On Oct 1, the RMB officially joined the currency basket of the Special Drawing Right (SDR). The inclusion of the RMB into the SDR not only marks an important milestone of accelerating a comprehensive opening up of China’s financial system and helping globalize the RMB but will also influence the SDR global operation mechanism in many aspects, promoting the reform of the international currency system.
As shown by the IMF World Economic Outlook data, China became the world’s second-largest economy in 2010. The inclusion of the RMB into the SDR will make the SDR more globally representative. Its global representativeness will expand substantially and the SDR itself will have a qualitative change. Second, the fluctuation of the RMB is far smaller than the other currencies, so the inclusion of the RMB will improve the stability of the SDR basket. Third, the inclusion of the RMB provides the member countries with more choices of reserve assets, which meets the need of diversification. Fourth, the inclusion in the SDR will further enhance the attraction of the SDR.
According to the current share allocation, the weight of the RMB in the new basket is 10.92%, lower than the US dollar’s 41.73% and the euro’s 30.93% ,but higher than the yen’s 8.33% and the pound’s 8.09%. However, the allocated weight of the currencies in the SDR basket does not represent the actual currency allocation in the global central banks’ foreign reserve assets. Take the US dollar for an example, the dollar’s weight in the SDR basket is about 42%, but its allocation in the countries’ foreign reserve assets is as high as 64%, much higher than its weight in the SDR basket. This actually proves that the inclusion into the SDR and the weight in the SDR is more meaningful in form than substance and does not directly determine the internationalization of a currency.
At present, reserve currencies officially confirmed by the IMF are the US dollar, the euro, pound, yen, Swiss franc, Canadian dollar and the Australian dollar. But only four of them are the currencies in the SDR basket.

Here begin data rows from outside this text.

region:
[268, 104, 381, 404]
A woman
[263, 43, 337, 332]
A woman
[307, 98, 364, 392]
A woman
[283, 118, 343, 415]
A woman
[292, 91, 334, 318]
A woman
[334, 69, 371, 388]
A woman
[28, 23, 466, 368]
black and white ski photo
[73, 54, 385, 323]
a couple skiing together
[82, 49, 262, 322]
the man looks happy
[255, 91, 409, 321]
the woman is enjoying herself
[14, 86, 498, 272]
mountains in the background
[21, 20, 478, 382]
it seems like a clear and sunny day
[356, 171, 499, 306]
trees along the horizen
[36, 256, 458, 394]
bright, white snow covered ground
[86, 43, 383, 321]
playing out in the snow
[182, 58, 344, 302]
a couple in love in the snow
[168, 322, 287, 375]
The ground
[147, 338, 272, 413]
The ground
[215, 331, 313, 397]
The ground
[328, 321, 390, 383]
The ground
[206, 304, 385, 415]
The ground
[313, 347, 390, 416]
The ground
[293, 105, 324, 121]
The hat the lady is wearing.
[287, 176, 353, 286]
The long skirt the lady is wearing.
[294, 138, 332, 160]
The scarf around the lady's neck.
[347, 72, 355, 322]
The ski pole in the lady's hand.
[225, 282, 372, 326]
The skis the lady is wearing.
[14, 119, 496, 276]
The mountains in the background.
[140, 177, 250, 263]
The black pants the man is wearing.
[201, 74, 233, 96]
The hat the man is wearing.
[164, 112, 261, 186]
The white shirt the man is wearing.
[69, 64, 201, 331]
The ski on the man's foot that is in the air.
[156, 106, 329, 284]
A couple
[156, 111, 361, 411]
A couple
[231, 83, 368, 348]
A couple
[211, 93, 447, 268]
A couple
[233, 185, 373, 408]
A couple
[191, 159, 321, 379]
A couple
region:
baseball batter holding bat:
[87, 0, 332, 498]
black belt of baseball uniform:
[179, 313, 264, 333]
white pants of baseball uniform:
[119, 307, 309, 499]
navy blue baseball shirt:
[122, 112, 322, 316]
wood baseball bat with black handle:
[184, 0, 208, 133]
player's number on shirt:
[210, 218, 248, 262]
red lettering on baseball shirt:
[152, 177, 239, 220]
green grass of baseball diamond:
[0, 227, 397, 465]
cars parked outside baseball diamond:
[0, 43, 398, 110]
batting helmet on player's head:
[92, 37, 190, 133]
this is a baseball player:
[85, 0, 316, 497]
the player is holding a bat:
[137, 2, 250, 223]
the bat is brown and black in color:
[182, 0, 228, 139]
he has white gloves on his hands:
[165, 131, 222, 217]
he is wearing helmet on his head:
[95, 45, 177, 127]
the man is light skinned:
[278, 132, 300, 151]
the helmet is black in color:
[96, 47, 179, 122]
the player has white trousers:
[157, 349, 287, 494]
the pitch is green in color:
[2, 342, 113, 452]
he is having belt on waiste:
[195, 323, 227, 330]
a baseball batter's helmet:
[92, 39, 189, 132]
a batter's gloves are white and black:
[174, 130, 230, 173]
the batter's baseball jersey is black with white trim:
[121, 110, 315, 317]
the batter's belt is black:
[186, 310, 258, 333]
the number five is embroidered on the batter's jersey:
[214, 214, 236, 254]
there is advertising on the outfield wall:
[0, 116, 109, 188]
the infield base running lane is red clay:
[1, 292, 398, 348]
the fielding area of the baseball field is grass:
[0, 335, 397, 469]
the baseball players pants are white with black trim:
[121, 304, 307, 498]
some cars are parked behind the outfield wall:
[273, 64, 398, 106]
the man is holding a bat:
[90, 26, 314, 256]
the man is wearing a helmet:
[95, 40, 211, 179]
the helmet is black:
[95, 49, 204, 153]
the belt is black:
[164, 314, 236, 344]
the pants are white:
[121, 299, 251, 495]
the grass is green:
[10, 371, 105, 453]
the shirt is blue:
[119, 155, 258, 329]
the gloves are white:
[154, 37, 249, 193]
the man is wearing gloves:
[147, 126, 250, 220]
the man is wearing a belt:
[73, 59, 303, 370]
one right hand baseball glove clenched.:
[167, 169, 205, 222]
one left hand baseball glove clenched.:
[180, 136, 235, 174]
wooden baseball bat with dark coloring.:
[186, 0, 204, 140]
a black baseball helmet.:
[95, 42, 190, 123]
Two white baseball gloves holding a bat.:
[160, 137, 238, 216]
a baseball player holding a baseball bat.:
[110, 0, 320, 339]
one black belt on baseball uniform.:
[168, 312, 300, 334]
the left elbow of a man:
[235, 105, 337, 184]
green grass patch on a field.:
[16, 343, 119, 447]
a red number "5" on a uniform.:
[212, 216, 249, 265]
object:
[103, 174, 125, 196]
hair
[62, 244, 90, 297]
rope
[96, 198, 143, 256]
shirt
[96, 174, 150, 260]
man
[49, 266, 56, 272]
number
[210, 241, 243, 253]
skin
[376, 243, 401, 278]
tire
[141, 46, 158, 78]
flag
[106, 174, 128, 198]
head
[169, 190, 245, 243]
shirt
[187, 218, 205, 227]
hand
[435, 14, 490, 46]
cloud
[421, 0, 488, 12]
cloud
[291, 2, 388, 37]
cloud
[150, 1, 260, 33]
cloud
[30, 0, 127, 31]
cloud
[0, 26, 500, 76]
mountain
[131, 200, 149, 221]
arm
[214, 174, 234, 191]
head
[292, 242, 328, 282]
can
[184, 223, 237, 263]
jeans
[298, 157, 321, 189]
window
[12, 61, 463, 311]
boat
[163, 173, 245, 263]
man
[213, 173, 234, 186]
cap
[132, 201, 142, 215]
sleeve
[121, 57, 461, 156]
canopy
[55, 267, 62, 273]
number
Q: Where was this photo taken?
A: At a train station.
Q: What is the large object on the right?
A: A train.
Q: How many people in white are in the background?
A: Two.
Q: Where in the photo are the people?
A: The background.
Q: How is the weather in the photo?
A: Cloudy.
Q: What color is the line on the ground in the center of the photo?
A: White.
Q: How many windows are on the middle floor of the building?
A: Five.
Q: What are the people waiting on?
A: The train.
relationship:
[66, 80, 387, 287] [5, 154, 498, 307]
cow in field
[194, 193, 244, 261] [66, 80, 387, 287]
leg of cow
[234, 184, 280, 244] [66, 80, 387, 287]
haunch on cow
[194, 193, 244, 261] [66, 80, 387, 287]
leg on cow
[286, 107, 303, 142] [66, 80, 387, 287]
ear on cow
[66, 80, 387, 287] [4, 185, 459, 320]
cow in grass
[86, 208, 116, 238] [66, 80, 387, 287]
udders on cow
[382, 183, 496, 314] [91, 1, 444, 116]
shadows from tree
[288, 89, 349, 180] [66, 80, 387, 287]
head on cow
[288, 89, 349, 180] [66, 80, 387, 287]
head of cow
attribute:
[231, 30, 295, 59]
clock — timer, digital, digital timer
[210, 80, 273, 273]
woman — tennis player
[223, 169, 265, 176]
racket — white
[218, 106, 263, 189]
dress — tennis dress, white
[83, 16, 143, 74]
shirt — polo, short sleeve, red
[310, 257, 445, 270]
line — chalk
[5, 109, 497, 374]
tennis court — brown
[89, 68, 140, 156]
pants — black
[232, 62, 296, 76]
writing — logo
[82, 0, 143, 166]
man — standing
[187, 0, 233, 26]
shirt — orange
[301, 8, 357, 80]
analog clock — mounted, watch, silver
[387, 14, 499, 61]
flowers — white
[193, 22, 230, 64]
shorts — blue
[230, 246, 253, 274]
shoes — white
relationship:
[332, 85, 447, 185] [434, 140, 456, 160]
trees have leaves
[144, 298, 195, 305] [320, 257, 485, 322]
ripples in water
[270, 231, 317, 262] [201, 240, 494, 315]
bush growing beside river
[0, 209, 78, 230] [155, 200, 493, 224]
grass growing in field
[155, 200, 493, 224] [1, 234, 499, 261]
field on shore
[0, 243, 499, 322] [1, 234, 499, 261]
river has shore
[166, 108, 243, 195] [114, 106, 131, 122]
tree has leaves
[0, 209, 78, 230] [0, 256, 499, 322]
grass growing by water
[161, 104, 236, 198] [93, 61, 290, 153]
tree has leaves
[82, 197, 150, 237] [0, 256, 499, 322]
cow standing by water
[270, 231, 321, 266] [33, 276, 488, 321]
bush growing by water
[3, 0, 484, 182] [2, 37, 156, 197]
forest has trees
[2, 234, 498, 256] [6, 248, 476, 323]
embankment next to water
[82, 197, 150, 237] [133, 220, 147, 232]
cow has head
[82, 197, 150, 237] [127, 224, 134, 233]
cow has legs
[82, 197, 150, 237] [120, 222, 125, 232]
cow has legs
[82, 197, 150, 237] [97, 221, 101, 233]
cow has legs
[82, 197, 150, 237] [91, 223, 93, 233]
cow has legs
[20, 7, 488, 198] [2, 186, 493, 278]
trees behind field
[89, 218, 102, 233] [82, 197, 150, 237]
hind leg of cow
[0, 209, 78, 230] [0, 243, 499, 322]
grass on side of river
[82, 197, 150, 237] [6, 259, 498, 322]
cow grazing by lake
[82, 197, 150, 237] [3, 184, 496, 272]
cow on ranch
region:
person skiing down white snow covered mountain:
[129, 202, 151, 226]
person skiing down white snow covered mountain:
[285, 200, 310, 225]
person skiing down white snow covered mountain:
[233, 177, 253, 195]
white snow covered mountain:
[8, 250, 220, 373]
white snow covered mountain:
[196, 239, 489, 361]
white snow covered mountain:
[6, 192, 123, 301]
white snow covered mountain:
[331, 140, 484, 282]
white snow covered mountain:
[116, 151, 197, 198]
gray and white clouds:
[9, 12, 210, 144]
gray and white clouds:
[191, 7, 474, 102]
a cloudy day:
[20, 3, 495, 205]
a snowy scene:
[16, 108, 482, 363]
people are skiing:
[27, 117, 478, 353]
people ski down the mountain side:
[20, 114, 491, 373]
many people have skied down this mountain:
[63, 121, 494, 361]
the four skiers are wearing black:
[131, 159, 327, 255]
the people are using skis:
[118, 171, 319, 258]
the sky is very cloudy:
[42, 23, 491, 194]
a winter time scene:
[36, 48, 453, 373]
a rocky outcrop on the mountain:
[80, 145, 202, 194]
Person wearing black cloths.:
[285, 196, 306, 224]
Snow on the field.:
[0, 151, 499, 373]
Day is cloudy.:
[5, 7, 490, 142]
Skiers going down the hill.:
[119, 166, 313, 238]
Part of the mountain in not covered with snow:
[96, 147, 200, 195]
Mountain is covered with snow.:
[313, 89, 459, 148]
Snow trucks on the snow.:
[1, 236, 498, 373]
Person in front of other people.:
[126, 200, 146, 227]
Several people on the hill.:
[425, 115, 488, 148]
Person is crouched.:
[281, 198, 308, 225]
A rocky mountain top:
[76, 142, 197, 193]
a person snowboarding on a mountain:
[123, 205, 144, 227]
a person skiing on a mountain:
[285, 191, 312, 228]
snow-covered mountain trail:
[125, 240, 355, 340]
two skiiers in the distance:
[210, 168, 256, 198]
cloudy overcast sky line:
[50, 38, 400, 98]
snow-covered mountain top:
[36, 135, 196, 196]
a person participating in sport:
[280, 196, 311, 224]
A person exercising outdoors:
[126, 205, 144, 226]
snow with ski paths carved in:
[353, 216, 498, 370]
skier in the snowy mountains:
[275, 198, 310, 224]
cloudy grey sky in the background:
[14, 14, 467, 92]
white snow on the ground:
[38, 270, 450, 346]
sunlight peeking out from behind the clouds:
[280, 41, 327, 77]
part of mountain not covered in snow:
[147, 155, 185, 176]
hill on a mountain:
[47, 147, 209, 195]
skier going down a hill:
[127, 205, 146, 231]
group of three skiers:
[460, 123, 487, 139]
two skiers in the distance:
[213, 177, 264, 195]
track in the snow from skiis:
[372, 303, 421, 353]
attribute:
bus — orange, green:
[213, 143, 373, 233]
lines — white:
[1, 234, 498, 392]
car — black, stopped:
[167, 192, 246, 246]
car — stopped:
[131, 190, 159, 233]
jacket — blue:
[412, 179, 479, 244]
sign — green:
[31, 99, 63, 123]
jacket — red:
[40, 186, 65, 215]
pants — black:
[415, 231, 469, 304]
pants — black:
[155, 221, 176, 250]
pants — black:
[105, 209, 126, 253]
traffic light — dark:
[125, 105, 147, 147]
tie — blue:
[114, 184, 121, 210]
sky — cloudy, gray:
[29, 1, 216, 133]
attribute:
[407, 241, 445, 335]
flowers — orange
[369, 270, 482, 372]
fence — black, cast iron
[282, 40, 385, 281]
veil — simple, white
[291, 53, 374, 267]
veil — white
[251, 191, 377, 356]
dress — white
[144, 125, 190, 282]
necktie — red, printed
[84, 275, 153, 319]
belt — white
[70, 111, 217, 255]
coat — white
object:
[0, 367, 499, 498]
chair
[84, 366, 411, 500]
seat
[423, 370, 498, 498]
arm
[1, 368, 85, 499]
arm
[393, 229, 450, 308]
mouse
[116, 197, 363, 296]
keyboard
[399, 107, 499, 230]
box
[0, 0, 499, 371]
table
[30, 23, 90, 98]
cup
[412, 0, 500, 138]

The inclusion into the SDR grants the RMB a “legitimate” status officially recognized by the IMF. Not only the RMB is listed as a reserve currency, but also, China can get the total amount of the RMB bought by the central banks from the foreign reserve data regularly published by the IMF. The inclusion of the RMB will be a new starting point towards the financial opening up.
Before and after the SDR evaluation, despite its capital market turmoil, China still insisted on pushing forward its financial reform and opening up， and the progress was possibly the quickest in all the reform areas. Throughout the reform in recent years, China’s central bank did much homework in order to meet the requirements of the SDR for a convertible currency.
The inclusion of the RMB can strengthen China’s international purchasing power. Now, RMB offshore clearing banks have expanded to 22 countries and areas, forming a clearing network covering the five continents. China actively adjusts the RMB central parity rate formation mechanism, reduces the degree of deviation of the RMB central parity exchange rate from the market price and promotes the establishment of the Cross-border Inter-bank Payment System (CIPS). Now the RMB clearing banks have been set up in the US, Britain, Germany, France and elsewhere. Since the beginning of this year, China’s central bank has successively opened the inter-bank bond and foreign exchange markets to the foreign central banks, gradually increased Qualified Foreign Institutional Investors (QFII) and Qualified Domestic Institutional Investors (RQDII) as well as other investors, and expanded the investment products. Shanghai-Hongkong Stock Connect was already launched and the Shenzhen-HK Stock Connect is coming soon. Thus the interconnection between the mainland and Hongkong capital markets will be reinforced.
However, in essence, if the RMB will take the functions of pricing, clearing and reserve as an international currency, China needs to continue improving the RMB’s attraction as a financial transaction currency. The fundamental reforms such as marketizing the exchange rate and opening up the capital market should be carried on in the future.
The global central banks will very much likely increase the RMB reserve as the RMB becomes a new reserve currency in the SDR basket. China is actively seeking a wider use of the SDR, including the bonds denominated in the SDR. Internationally, China’s mid-and long-term potential economic growth rate and the treasury yields are still higher than those of the developed countries, meaning that China’s assets are still very appealing to the global capital.
At the same time, if SDR bonds are settled in RMB, more RMB will be used in the financial settlement correspondingly. If the RMB exchange rate reform and the opening of the capital account can be smoothly carried on, market orientation force will gradually get stronger, exchange rate will be further flexible; the financial market will enjoy stronger market depth and get more brisk. Affected by all this, all kinds of RMB international debts, international bonds and trade financing will quickly grow, thus further stimulating the global offshore markets including Hongkong.
From a long-term perspective, it means that the RMB internationalization will be more driven by being used in pricing and as reserve currency rather than by cross-border trade settlement in the future.